Fiber optic connectors, connectorized cable assemblies, closure assemblies, and methods for connecting fiber optic connectors to, and disconnecting fiber optic connectors from closure assemblies are disclosed herein.

According to a first aspect of the invention A1, there is provided a fiber optic connector assembly according to claim <NUM>.

Different embodiments are set out in the dependent claims. The following aspects, not forming part of the claimed invention, are helpful in understanding the invention.

In an aspect A16, the present disclosure provides the fiber optic connector assembly of aspect A1, further comprising a boot rearward of the connector housing in the axial direction, the boot defining a forwardly-extending adapter engagement feature, and wherein the locking retention feature comprises a slot defined on an outer surface of the locking housing, the adapter retention member defines a forwardly-facing locking engagement face positioned at least partially within the locking retention feature of the locking housing in the engaged position, and the boot is movable between an engaged position, in which the forwardly-extending adapter engagement feature is engaged with the adapter retention member, and a disengaged position, in which the forwardly-extending adapter engagement feature is spaced apart from the adapter retention member.

In an aspect A17, the present disclosure provides the fiber optic connector assembly of any of aspects A1 or A16, wherein the locking housing defines a protrusion extending outward from an outer surface of the locking housing.

In an aspect A18, the present disclosure provides a method for connecting a fiber optic connector assembly to a closure, the method comprising inserting a connector housing into a locking housing, the connector housing defining a locking portion defined on an outer surface of the connector housing, inserting the locking housing into an adapter housing, the adapter housing defining an adapter front end and an adapter retention member, and engaging the adapter retention member of the locking housing with a locking retention feature of the locking housing.

In an aspect A19, the present disclosure provides the method of aspect A18, further comprising engaging the adapter retention member with a forwardly-extending adapter engagement feature of a boot positioned rearward of the connector housing.

In an aspect A20, the present disclosure provides the method of aspect A19, wherein engaging the adapter retention member with the forwardly-extending adapter engagement feature of the boot comprises moving the forwardly-extending adapter engagement feature between an inner surface of the locking housing and the adapter retention member.

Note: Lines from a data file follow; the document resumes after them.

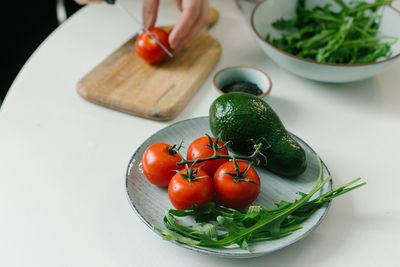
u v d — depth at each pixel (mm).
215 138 498
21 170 512
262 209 420
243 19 816
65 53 705
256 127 478
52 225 458
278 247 410
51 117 588
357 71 583
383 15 691
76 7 1033
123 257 434
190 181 431
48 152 537
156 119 592
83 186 498
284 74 683
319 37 684
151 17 687
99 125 582
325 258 435
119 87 621
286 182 492
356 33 691
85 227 458
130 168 484
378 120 599
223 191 441
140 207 453
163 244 446
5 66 1032
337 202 486
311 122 593
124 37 751
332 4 740
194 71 661
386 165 533
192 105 624
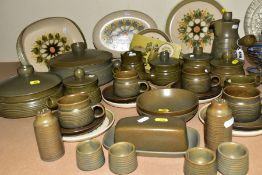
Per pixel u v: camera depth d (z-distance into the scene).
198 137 0.78
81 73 1.02
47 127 0.74
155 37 1.38
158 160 0.74
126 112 1.00
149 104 0.96
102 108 0.89
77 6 1.52
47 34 1.43
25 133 0.91
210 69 1.13
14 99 0.94
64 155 0.78
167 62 1.16
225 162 0.64
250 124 0.81
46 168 0.74
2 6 1.55
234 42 1.24
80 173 0.71
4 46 1.64
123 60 1.20
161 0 1.47
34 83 0.99
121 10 1.47
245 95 0.87
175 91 0.98
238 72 1.08
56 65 1.14
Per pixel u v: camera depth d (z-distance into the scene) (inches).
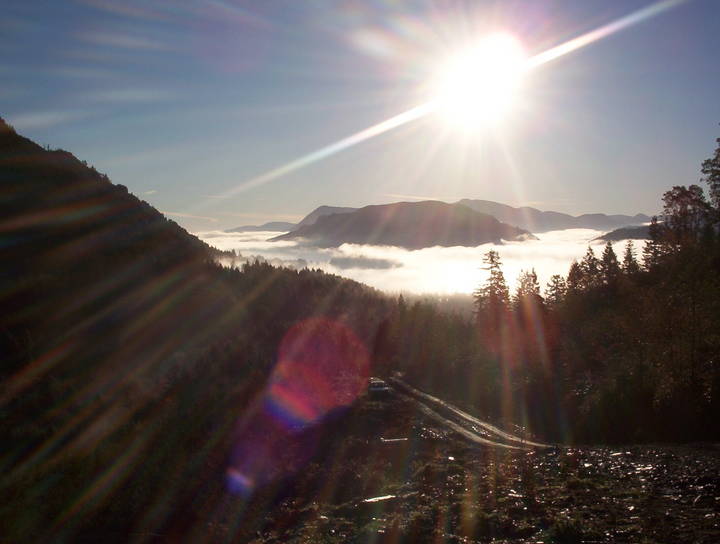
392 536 565.6
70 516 986.7
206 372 2593.5
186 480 1157.1
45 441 1594.5
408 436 1411.2
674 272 1499.8
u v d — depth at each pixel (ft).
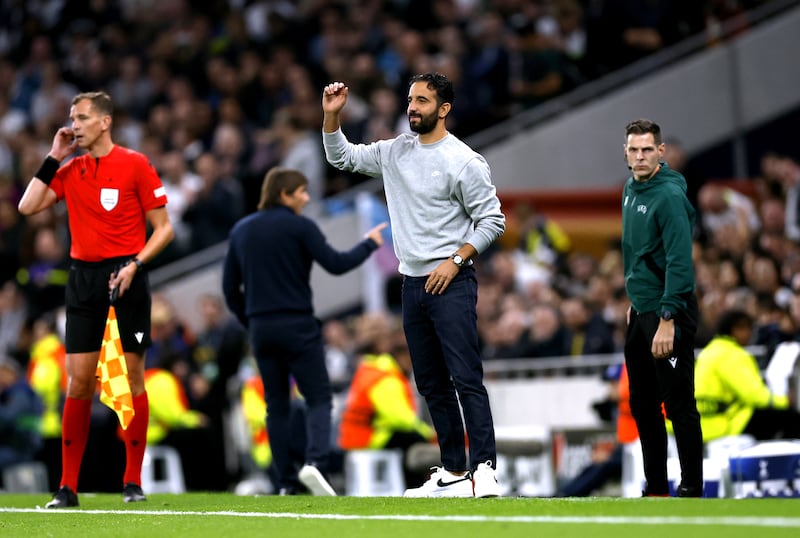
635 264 76.33
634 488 108.99
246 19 232.32
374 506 72.08
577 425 128.88
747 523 55.16
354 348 150.41
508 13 205.57
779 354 105.40
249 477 148.56
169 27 237.45
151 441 139.64
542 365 133.08
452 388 80.69
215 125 207.82
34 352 149.89
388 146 79.41
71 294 84.58
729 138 188.34
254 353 100.27
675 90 187.01
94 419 130.21
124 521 71.36
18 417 147.54
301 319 99.09
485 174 77.30
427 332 78.64
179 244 180.86
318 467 97.81
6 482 147.33
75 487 84.94
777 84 188.65
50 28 247.09
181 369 147.64
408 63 195.31
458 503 70.90
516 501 69.92
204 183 182.91
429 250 77.25
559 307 145.48
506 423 135.64
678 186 75.15
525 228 162.30
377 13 213.25
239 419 148.87
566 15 195.11
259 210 101.35
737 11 192.65
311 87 199.00
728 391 102.99
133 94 225.56
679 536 53.06
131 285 84.07
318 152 185.37
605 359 127.34
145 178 84.58
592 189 184.96
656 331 75.10
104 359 81.46
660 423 77.97
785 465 89.66
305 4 230.07
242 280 101.40
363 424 127.54
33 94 233.35
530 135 184.85
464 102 189.26
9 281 182.29
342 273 100.07
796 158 188.14
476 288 77.77
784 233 150.92
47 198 84.48
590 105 186.60
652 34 187.62
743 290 131.54
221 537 61.05
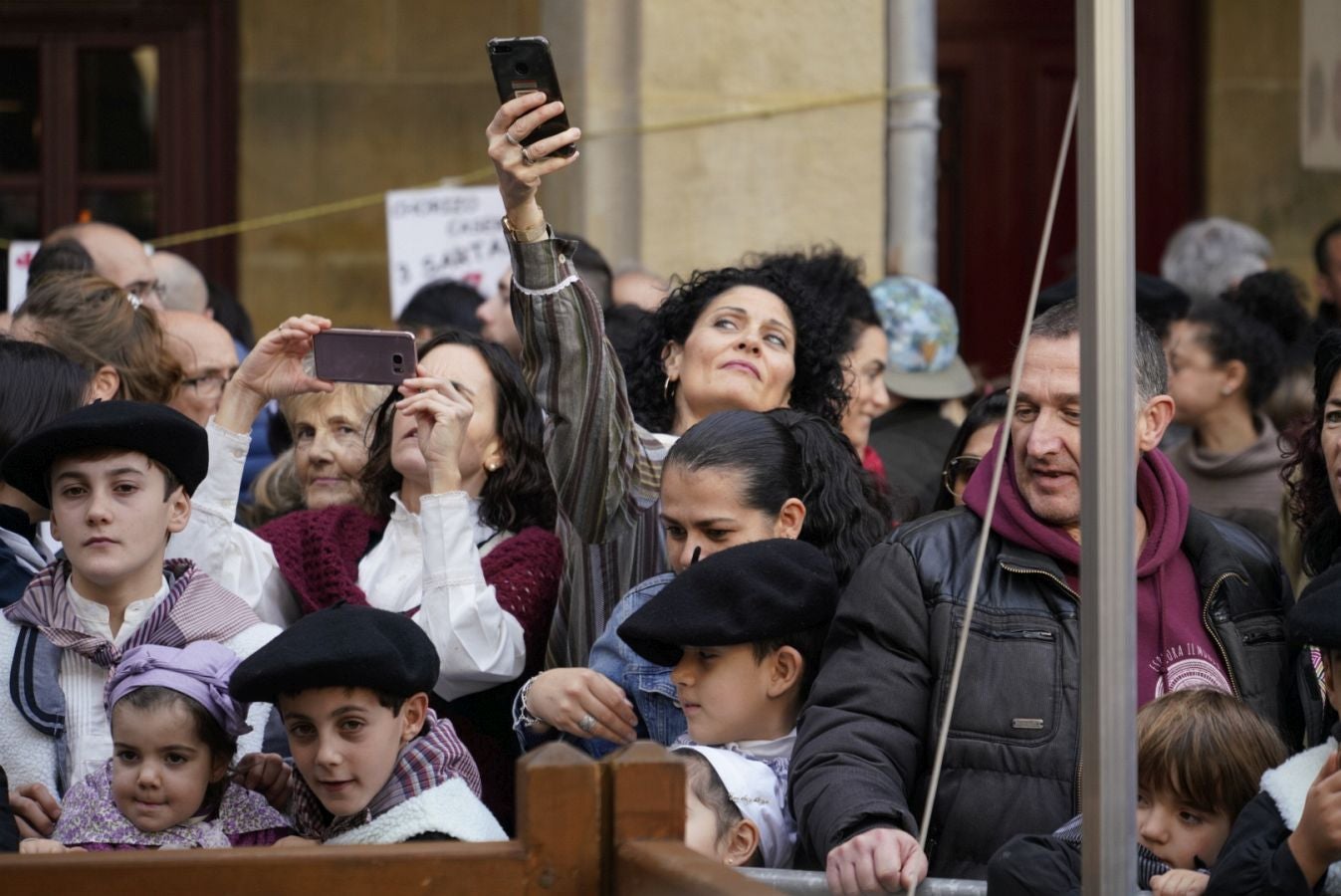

In an aspect A21, the present disclosure provides a method for disconnecting a fiber optic connector assembly from a closure, the method comprising moving a boot rearward in an axial direction with respect to a locking housing engaged an adapter housing, thereby disengaging a forwardly-extending adapter engagement feature of the boot from an adapter retention member of the adapter housing, moving the locking housing rearward in the axial direction with respect to the adapter housing, thereby disengaging the adapter retention member from a locking retention feature of the locking housing, and moving the locking housing and a connector housing within the locking housing out of the adapter housing.

In an aspect A22, the present disclosure provides the method of aspect A21, wherein disengaging the adapter retention member of the adapter housing from the locking retention feature of the locking housing comprises moving the adapter retention member outwardly in a radial direction.

Additional features of fiber optic connectors, connectorized cable assemblies, closure assemblies, and methods for connecting fiber optic connectors to, and disconnecting fiber optic connectors from closure assemblies will be set forth in the detailed description which follows, and in part will be readily apparent to those skilled in the art from that description or recognized by practicing the embodiments described herein, including the detailed description which follows, the claims, as well as the appended drawings.

It is to be understood that both the foregoing general description and the following detailed description describe various embodiments and are intended to provide an overview or framework for understanding the claimed subject matter.

Reference will now be made in detail to embodiments of optical adapter assemblies, examples of which are illustrated in the accompanying drawings. Whenever possible, the same reference numerals will be used throughout the drawings to refer to the same or like parts. Embodiments described herein are directed to fiber optic connector assemblies including a connector housing and an adapter assembly including a locking housing and an adapter housing. The adapter housing may generally permit the connector housing to be engaged with a dissimilar coupling, for example of a closure. The connector housing is selectively coupled to, and may be releasable from the adapter housing via the locking housing, thereby allowing the connector housing to be selectively coupled to and released from the dissimilar coupling and/or closure.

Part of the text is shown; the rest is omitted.